▶ Source document:
┏━━

The Point (1971)

Everything has a point if you look closely enough. This was the revelation singer/songwriter Harry Nilsson discovered while tripping on acid and wandering into the woods near his home in early 1970. The trees had points, and their branches had points, and every shrub and bush and all the houses in the distance, too. Therefore, everything must have a point. The psychedelic breakthrough led straight to an album called The Point, and subsequently to an animated made-for-TV special – the first of its kind – also called The Point (1971). The album is usually filed away in the children’s section, and rock fans would consider his subsequent album, the classic Nilsson Schmilsson, more worthy of discussion. But the funny thing about making something for children: the children grow up and look back on it with nostalgia, and they expose their children to it, and on and on. In many ways, Beatles fan (and drinking pal) Nilsson had made his own Yellow Submarine, something which could please young and old and earworm its way into the consciousness of future generations. Granted, The Point is a bit more obscure, but if you talk to the right people, they love it. (Digression: on a music board I used to frequent many years ago, one of the contributors happened to mention she was one of Nilsson’s children. What followed was a flood of comments with love for Nilsson’s music, and The Point in particular.) I have recently had a son, and I plan on exposing him to The Point. In fact, I tried to with this viewing – but the three-month-old snoozed through the whole thing. Maybe when he can see a few feet past his head I’ll give him a second chance.

Part of the Gary Lund-illustrated comic inserted into copies of Nilsson’s “The Point” LP. The drawings were inspired by the then-still-in-production animated film by Fred Wolf.

The album, even if it is a storybook interrupted by songs, ranks among Nilsson’s best, and it was produced during what is considered his creative peak. His songwriting had matured while his voice retained the sweetness that contributed to the Grammy win for “Everybody’s Talkin’,” the Midnight Cowboy hit. The record’s cover features needlepoint artwork (get it?) and an LP-sized comic book that skips quickly through the plot. The songs are uniformly excellent, though only the first three seem to actually be about the story and characters. It doesn’t appear that all of them were originally intended for The Point: for example, the stream-of-consciousness standout “Think About Your Troubles,” which explains how your salty tears fit into the grand scheme of nature, had been kicking around Nilsson’s head since at least late 1969. But it’s much the case as it was with Sgt. Pepper: John Lennon once pointed out that the Beatles hadn’t really written a concept album, since so few of the tracks are about Sgt. Pepper, but “it works, because we said it works.” Similarly, The Point, as a record, works; the songs seem to fit into the story, even though a glance at the lyrics reveals more to do with Nilsson’s preoccupations with love, heartaches, and break-ups. The spacing of the storytelling and the songs is such that whenever Nilsson begins to sing and the piano kicks in, it’s a kind of sonic relief, like cool water rushing in; and further unity comes with the instrumental versions of the songs, arranged by George Tipton, that play during the narration. Nilsson reads his fable to the listener while doing all the voices. You can even hear him turn the pages of his script. He was always something of a one-man band; in many of his records, those backup singers you hear are just him. Likewise, the album has an intimate and personal touch. Such would remain the case with the animated film, even though in this case it would be a different one-man-band: Fred Wolf.

┗━━

Stored data
┏━━

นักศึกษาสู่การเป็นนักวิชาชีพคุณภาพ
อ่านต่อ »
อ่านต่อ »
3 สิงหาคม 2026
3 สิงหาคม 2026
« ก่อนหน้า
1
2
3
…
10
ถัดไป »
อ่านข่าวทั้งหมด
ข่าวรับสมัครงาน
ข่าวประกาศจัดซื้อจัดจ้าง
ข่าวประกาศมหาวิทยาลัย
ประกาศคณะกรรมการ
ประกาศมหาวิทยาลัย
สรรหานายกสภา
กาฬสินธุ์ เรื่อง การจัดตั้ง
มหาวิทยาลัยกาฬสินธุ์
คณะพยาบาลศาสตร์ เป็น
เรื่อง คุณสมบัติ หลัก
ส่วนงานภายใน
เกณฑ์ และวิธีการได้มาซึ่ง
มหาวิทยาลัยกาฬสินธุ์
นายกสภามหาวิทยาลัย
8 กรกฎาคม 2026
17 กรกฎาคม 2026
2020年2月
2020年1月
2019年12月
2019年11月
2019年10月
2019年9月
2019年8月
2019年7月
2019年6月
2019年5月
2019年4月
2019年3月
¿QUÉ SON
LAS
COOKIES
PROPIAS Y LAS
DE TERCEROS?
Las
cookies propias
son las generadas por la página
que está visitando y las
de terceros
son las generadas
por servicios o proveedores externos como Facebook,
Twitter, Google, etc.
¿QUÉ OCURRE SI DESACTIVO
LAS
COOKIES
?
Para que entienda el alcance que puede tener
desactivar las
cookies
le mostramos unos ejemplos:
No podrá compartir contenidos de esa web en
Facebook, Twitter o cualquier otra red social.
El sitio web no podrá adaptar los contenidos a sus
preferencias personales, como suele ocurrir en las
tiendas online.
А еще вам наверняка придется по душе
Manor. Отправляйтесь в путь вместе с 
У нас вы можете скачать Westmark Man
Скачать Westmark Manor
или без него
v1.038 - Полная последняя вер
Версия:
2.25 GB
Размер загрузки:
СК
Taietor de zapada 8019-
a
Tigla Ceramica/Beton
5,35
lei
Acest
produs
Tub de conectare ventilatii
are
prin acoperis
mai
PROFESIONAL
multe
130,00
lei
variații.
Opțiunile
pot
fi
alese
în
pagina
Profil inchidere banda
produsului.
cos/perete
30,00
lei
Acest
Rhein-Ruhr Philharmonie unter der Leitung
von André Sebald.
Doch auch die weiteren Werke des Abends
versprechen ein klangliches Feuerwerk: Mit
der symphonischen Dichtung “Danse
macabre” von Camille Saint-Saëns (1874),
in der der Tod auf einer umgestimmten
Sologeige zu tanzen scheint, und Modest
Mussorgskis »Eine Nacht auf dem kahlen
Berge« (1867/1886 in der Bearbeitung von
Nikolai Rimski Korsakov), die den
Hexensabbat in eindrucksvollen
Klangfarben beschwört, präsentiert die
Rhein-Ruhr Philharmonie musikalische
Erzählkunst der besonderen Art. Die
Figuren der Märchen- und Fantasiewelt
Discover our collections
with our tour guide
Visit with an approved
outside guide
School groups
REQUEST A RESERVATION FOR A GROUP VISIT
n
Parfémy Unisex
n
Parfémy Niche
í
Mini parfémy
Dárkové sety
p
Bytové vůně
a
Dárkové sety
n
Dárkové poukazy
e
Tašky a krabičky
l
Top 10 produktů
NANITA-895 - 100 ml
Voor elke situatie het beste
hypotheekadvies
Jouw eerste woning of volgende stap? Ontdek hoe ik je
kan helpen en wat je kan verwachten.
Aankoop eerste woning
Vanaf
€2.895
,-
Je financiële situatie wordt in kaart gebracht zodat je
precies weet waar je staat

┗━━

▶ Exercise aim: Can you reproduce the stretch of the piece on The Point from "Part of the" through "by Fred Wolf." word for word? Nothing in the records has any bearing here.

▶ Answer to this problem:
Part of the Gary Lund-illustrated comic inserted into copies of Nilsson’s “The Point” LP. The drawings were inspired by the then-still-in-production animated film by Fred Wolf.